Stored items:
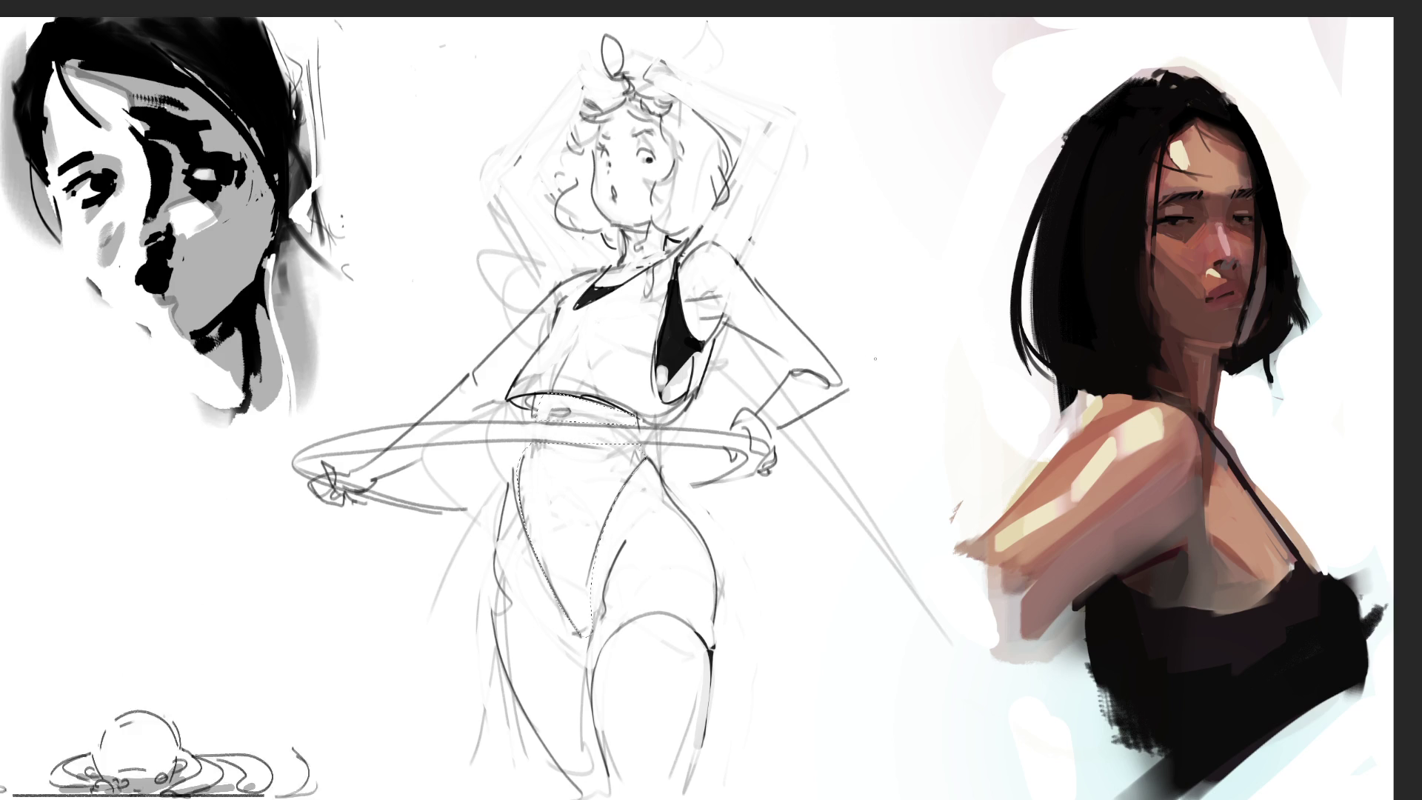
{"action": "left_click", "coordinate": [643, 315]}
{"action": "left_click_drag", "start_coordinate": [643, 316], "coordinate": [624, 741]}
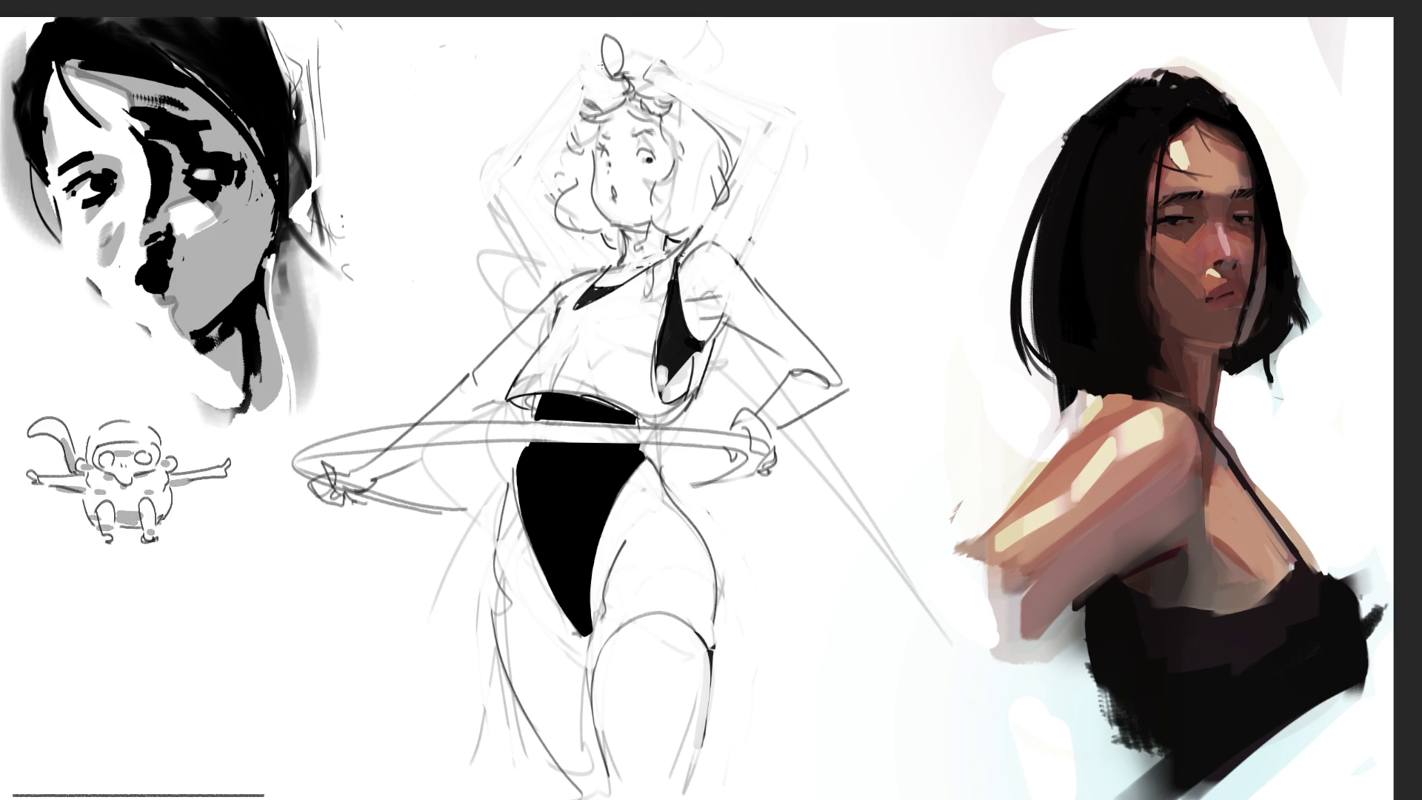
Step: Ink the bow strokes around the figure's hair bun, undoing a thickened left loop
{"action": "mouse_move", "coordinate": [600, 65]}
{"action": "left_mouse_down"}
{"action": "mouse_move", "coordinate": [615, 83]}
{"action": "mouse_move", "coordinate": [673, 43]}
{"action": "mouse_move", "coordinate": [689, 83]}
{"action": "mouse_move", "coordinate": [645, 92]}
{"action": "mouse_move", "coordinate": [663, 96]}
{"action": "left_mouse_up"}
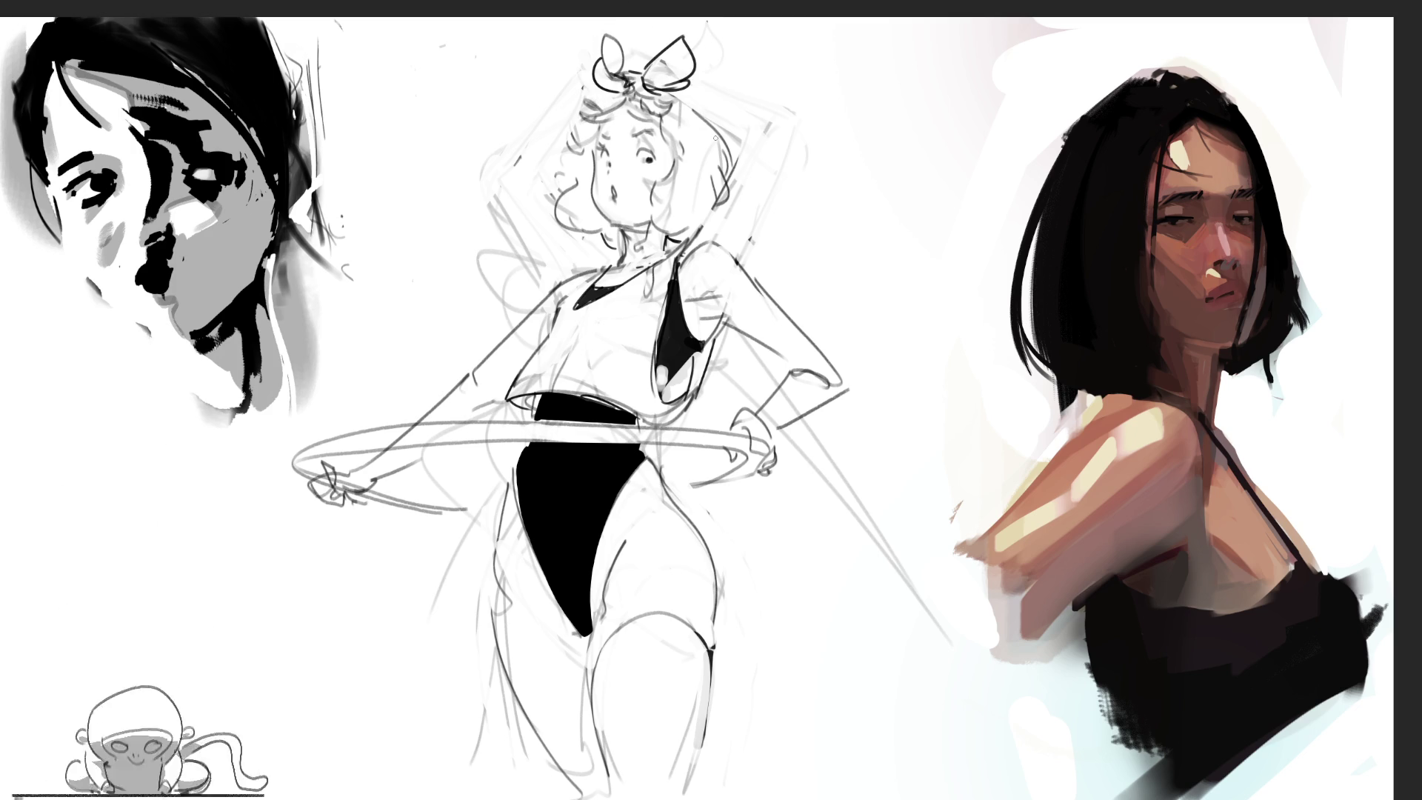
{"action": "left_click_drag", "start_coordinate": [601, 34], "coordinate": [585, 82]}
{"action": "key", "text": "ctrl+z"}
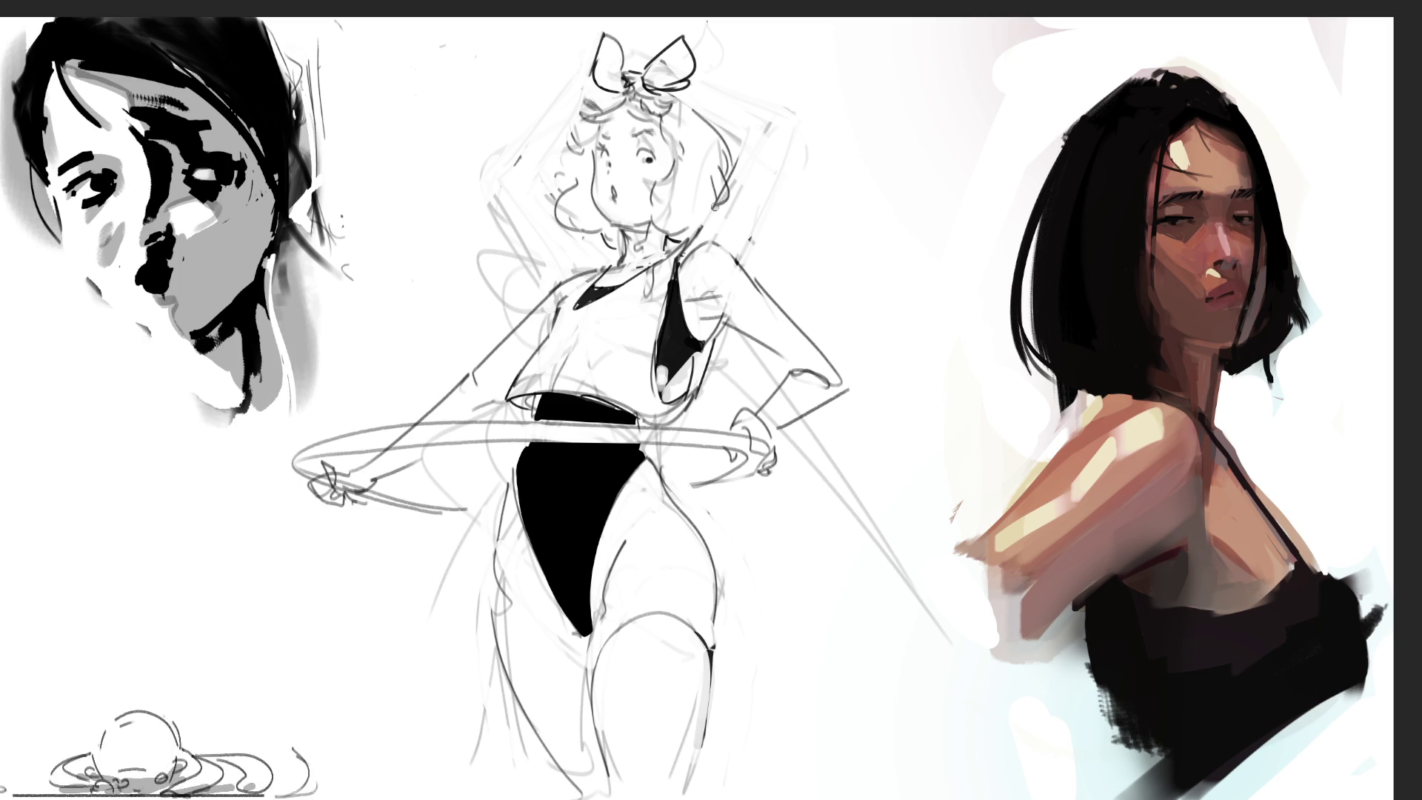
Step: Try a trailing line and a black triangle beside the bow, then undo both
{"action": "mouse_move", "coordinate": [668, 93]}
{"action": "left_mouse_down"}
{"action": "mouse_move", "coordinate": [762, 151]}
{"action": "mouse_move", "coordinate": [730, 185]}
{"action": "left_mouse_up"}
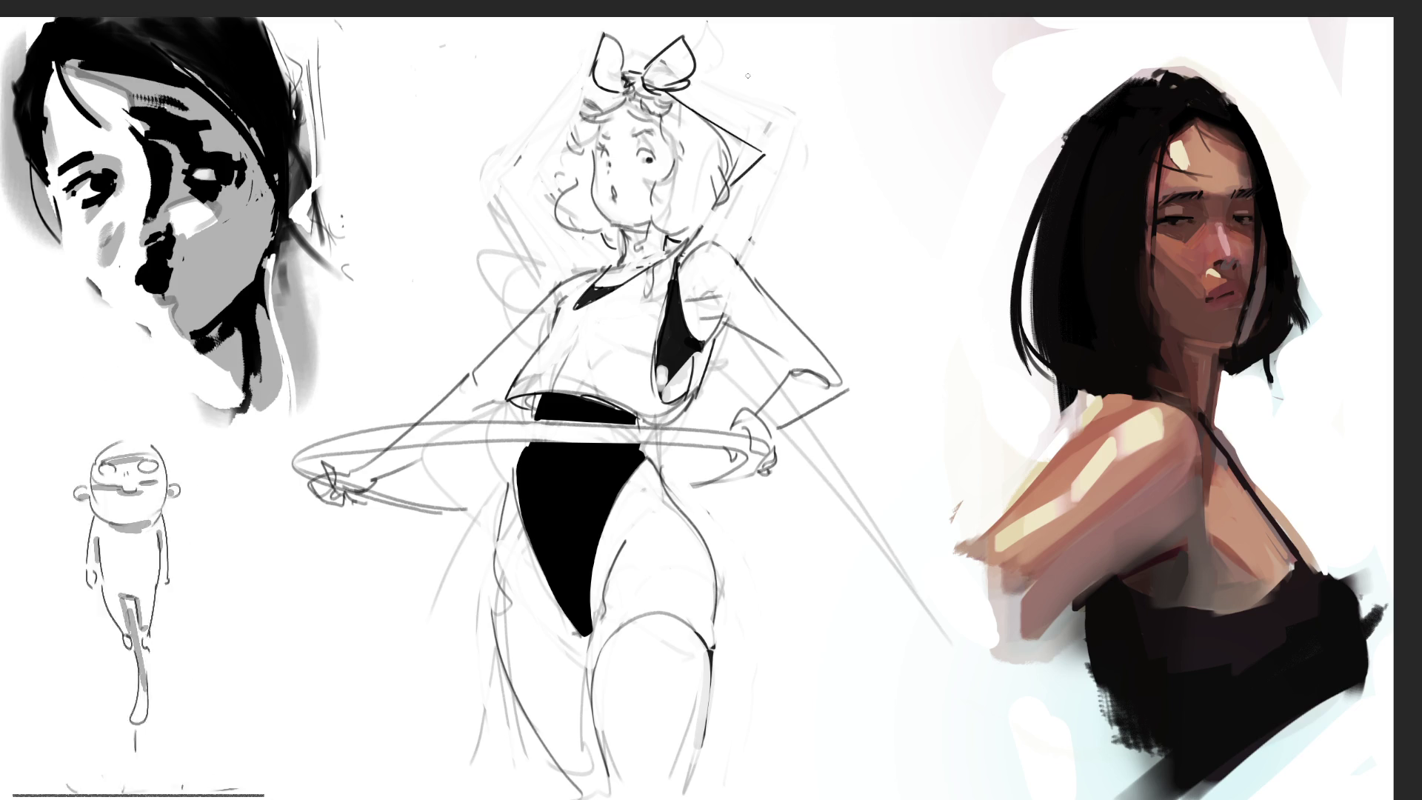
{"action": "mouse_move", "coordinate": [711, 123]}
{"action": "left_mouse_down"}
{"action": "mouse_move", "coordinate": [730, 185]}
{"action": "mouse_move", "coordinate": [752, 159]}
{"action": "mouse_move", "coordinate": [738, 142]}
{"action": "mouse_move", "coordinate": [749, 167]}
{"action": "mouse_move", "coordinate": [774, 161]}
{"action": "left_mouse_up"}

» **REQUIRED WORK**
Output all the data, exactly, without images.

» **SOLUTION TO THIS TASK**
{"action": "left_click", "coordinate": [643, 315]}
{"action": "left_click_drag", "start_coordinate": [643, 316], "coordinate": [624, 741]}
Step: Ink the bow strokes around the figure's hair bun, undoing a thickened left loop
{"action": "mouse_move", "coordinate": [600, 65]}
{"action": "left_mouse_down"}
{"action": "mouse_move", "coordinate": [615, 83]}
{"action": "mouse_move", "coordinate": [673, 43]}
{"action": "mouse_move", "coordinate": [689, 83]}
{"action": "mouse_move", "coordinate": [645, 92]}
{"action": "mouse_move", "coordinate": [663, 96]}
{"action": "left_mouse_up"}
{"action": "left_click_drag", "start_coordinate": [601, 34], "coordinate": [585, 82]}
{"action": "key", "text": "ctrl+z"}
Step: Try a trailing line and a black triangle beside the bow, then undo both
{"action": "mouse_move", "coordinate": [668, 93]}
{"action": "left_mouse_down"}
{"action": "mouse_move", "coordinate": [762, 151]}
{"action": "mouse_move", "coordinate": [730, 185]}
{"action": "left_mouse_up"}
{"action": "mouse_move", "coordinate": [711, 123]}
{"action": "left_mouse_down"}
{"action": "mouse_move", "coordinate": [730, 185]}
{"action": "mouse_move", "coordinate": [752, 159]}
{"action": "mouse_move", "coordinate": [738, 142]}
{"action": "mouse_move", "coordinate": [749, 167]}
{"action": "mouse_move", "coordinate": [774, 161]}
{"action": "left_mouse_up"}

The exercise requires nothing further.